Kinder Scout looms large on the horizon as you drive over the moors towards the Derwent Valley. Almost mesa like, it broods darkly over the lesser heights, blocking off sight of all points north.
I was here to walk in memory of my Dad who introduced me to the hills, and though I first climbed Kinder Scout when walking the Pennine Way, this was our family hill of choice when we both lived within striking distance. Today I climbed up onto Kinder Scout’s high plateau by the cleft of Crowden Brook, one of our favourite and lesser used ways onto this unique hill.
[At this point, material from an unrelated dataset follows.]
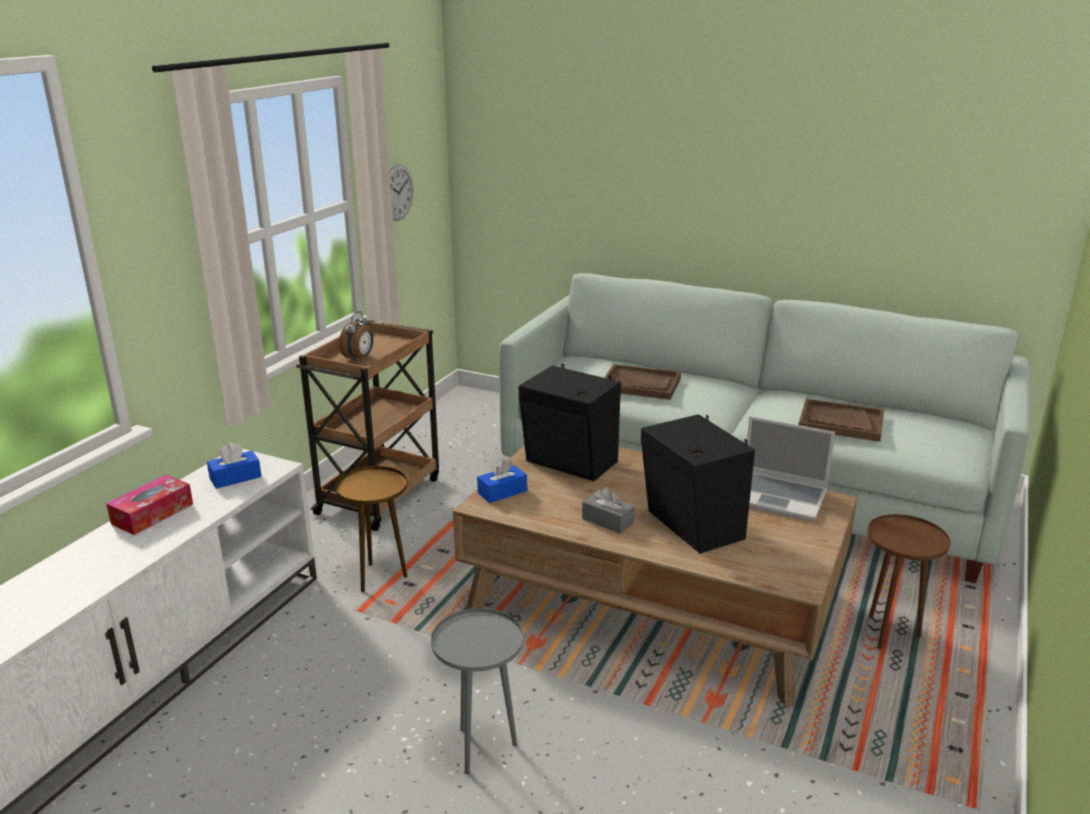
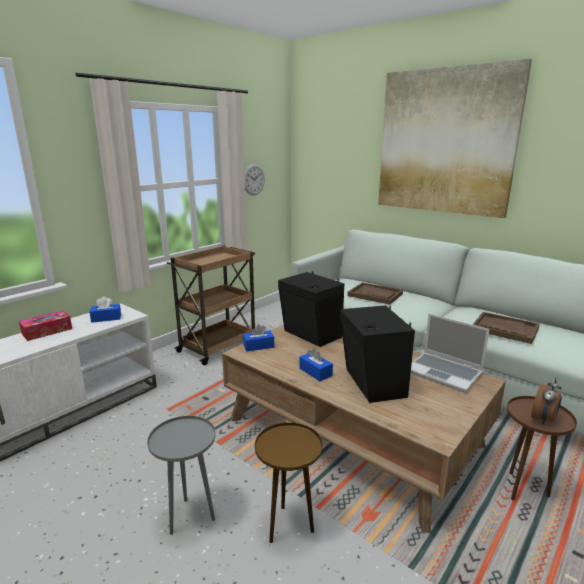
camera: 15 degrees right, 5 degrees down
brown side table [335,466,407,592] -> brown side table moved to [255,422,323,543]
alarm clock [339,311,373,362] -> alarm clock moved to [531,377,562,424]
grey tissue box [582,487,635,534] -> blue tissue box [299,348,333,381]
none -> picture [378,59,532,218]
In the September heat there was little sound in the valley except that of the brook tumbling over small falls and the loud bleating of a lost sheep.
The top of Kinder Scout is a gently inclined flatness of moor grass and heather covered peat, drained by myriad small streams and brooks which, at this time of year, offer easy passage over slabs of gritstone into the heart of the hill. I followed Crowden Brook to its source – and, with the magic of my new Ordnance Survey App, found my way with far more accuracy than ever before to the headwaters of the Kinder River and a squidgy splash along its bed to The Downfall. Here the stream, hardly a river, flows amongst fallen grit blocks before tumbling over a cliff into the wide valley below. On windy wet days a plume of spray blows back over the edge to soak unwary walkers. Even on this sunny day the breeze was enough to send cooling droplets over those who sat on the grit blocks to contemplate the hazy view west to North Wales and the Mersey estuary. Closer, the glint of Manchester’s new towers looked like a fantasy city set on a plain amongst the darker rolling hills.
The top of Kinder Scout used to be all black peat channels, slowly being eroded by acid water. Tackling them felt like the ultimate in bog trotting, one’s boots full of brown water and wet oozy peat, but on this end-of-summer day all was green. To put that down to only the weather, however, would be a mistake, for conservation work has been taking place in earnest with small dams built across erosion channels and native species reappearing to bind the peat together. A view this winter may be different but Kinder Scout feels a softer and kinder place than it did before.
I walked back along the sun burnished edges, eroded paths still in evidence though in places old gritstone flags from defunct mills are laid down to mitigate the worst effects. I passed the strange shapes of the Woolpack Stones before dropping gratefully down for a cold beer at Grindsbrook Booth. The evening light filled Edale, campers happily sitting outside their tents as I followed warm breeze-blown field paths which link the hamlets of this remote valley head. And later in the dark cocoon of my car I watched the pale light fade from the western sky and hoped summer would linger for a while longer.